Sitting in the flame

Today I am “sitting in the middle of the fire” (Becoming Bodhisattvas: Pema Chodron). I am being turned back to myself, to look inward for secure attachment. Security within allows for a sense of safety no matter what happens because I will know how to take care of myself. Even as I type my heart swells with sadness, with despair, with a sense of crumbling weakness. My limbs feel heavy and slow as tears prepare. Thoughts muddy. Oceans move deep within my heart and soul and I am unsteady.
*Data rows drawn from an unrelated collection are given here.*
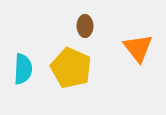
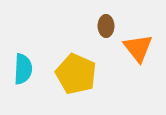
brown ellipse: moved 21 px right
yellow pentagon: moved 5 px right, 6 px down
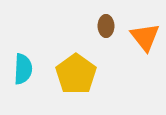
orange triangle: moved 7 px right, 11 px up
yellow pentagon: rotated 12 degrees clockwise
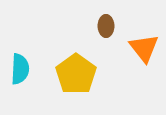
orange triangle: moved 1 px left, 11 px down
cyan semicircle: moved 3 px left
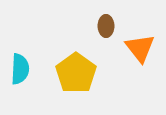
orange triangle: moved 4 px left
yellow pentagon: moved 1 px up
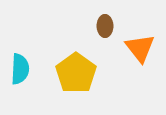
brown ellipse: moved 1 px left
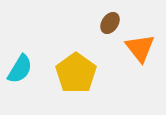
brown ellipse: moved 5 px right, 3 px up; rotated 35 degrees clockwise
cyan semicircle: rotated 28 degrees clockwise
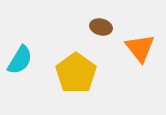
brown ellipse: moved 9 px left, 4 px down; rotated 70 degrees clockwise
cyan semicircle: moved 9 px up
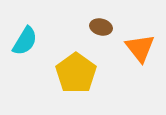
cyan semicircle: moved 5 px right, 19 px up
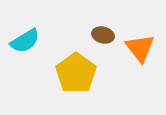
brown ellipse: moved 2 px right, 8 px down
cyan semicircle: rotated 28 degrees clockwise
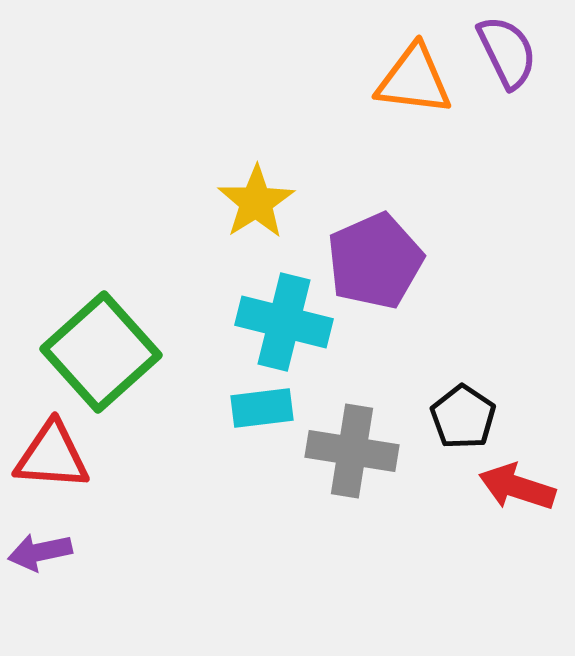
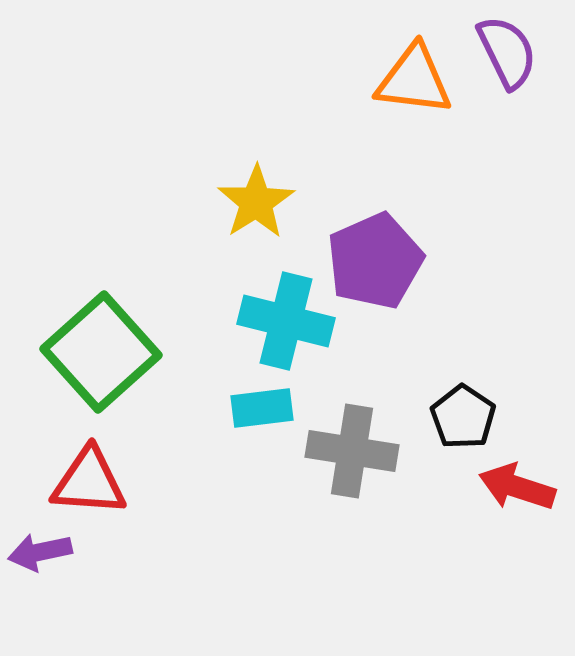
cyan cross: moved 2 px right, 1 px up
red triangle: moved 37 px right, 26 px down
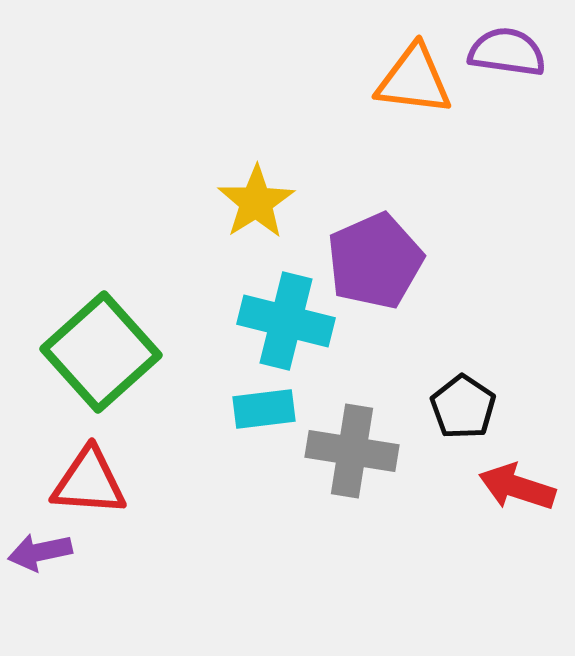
purple semicircle: rotated 56 degrees counterclockwise
cyan rectangle: moved 2 px right, 1 px down
black pentagon: moved 10 px up
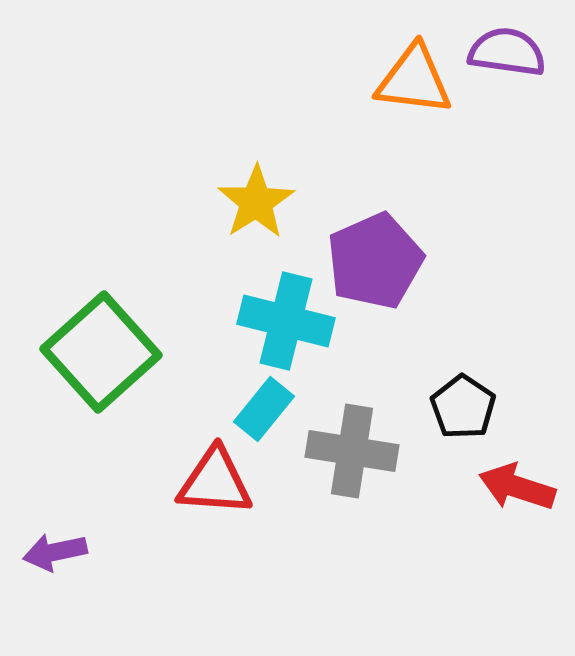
cyan rectangle: rotated 44 degrees counterclockwise
red triangle: moved 126 px right
purple arrow: moved 15 px right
Now I remember that I have capacity. The tears pool and fall. My throat is pushing the tightness out or rather relaxing the tension that I held in. I’m allowing it to speak, to be, to exist. My pain has a purpose. I let it inform me and I aspire to sit in its fire so that I may learn. My own burning bush, so to speak. And now I feel nauseous and spent, but lighter and I see myself surrounded by closed doors. All alone. I sit and I pray and I meditate.

Every closed door is pointing me back to me. People, lovers, friends, sponsors, therapists; no one can heal me because I am not actually broken. I am in the flame and I am turning toward it. I am becoming unnumb. I let it singe me and I smile. The burn of a closed door is good because it brings me back to myself. I abandoned myself for others and am unable to anymore because of closed doors. The world is doing for me what I could not do for myself. So, alone I sit, among the flame, encircled by closed doors and I smile and I cry because I am not abandoning myself, anymore.